通学バッグの他に、少し大きな鞄持ってる。
『研磨くん!』
「…穂波さんは、もう帰る?」
『うん、今日はフラのレッスンがあるの。
今朝、話しかけてくれて、
生物室への行き来の移動も、一緒にできて嬉しかった。
今日も部活頑張ってね!
研磨くん、また明日ね!』
「あ、うん…おれも。
…穂波さんも、レッスン…いってらっしゃい。
…またね」
笑顔で手を振って風のように、教室を出て行く。
なんども思う。やっぱり綺麗。
花みたいな、蝶々みたいな、太陽みたいな、風みたいな。
おれって、そんな自然を綺麗とか好きとか特別思ったことないのに、
穂波さんをみると、そうやって、綺麗につながるイメージが全部、自然って呼ばれるものなんだ。
不思議だけど、一つも不思議じゃない、この感じ。
少しまたゲームをいじってたら、
「研磨ー!部活行くぞぉー」
クロが来た。
クロ「今日はあの子いないのかぁ〜
部活やってるのかねー?」
…なんだろ、あんま穂波さんのこと答えたくない。
研磨「…部活、やってないって。」
クロ「へぇ、マネになってくれたらいいのになぁ〜」
研磨「…別に。

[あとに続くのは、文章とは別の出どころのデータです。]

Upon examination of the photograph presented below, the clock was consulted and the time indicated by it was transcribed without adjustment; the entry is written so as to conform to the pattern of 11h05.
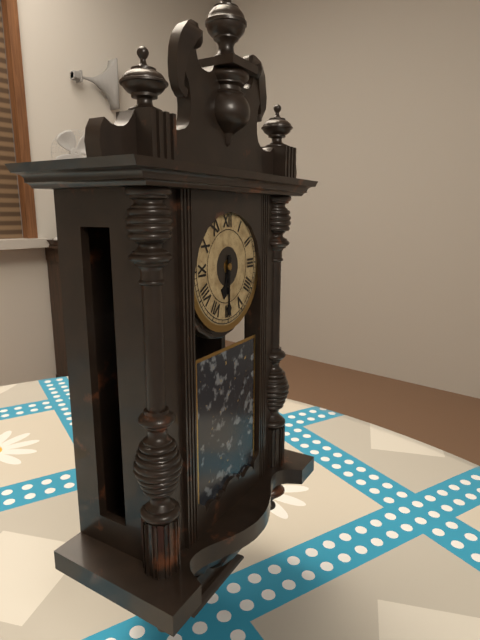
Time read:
6h30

…」
クロ「じゃあ、今日はもう帰っちゃったのかァ
研磨と話してたら、俺も挨拶しようと思ってたんだけど。
デートかねぇ、彼氏いるのかねェ」
研磨「……なんの挨拶?」
クロ「えぇ?研磨のことをよろ…って、
おい、早足で先に行くなよー!」
…彼氏か。考えてなかった。
いるのかな。すてきな子だもんな。
なんか、ちょっとズキっとするな。
…でも、関係ないかな。
どうこうしかたかったわけじゃないし、
ただこのまま、関わっていければ、嬉しいや。
…うん。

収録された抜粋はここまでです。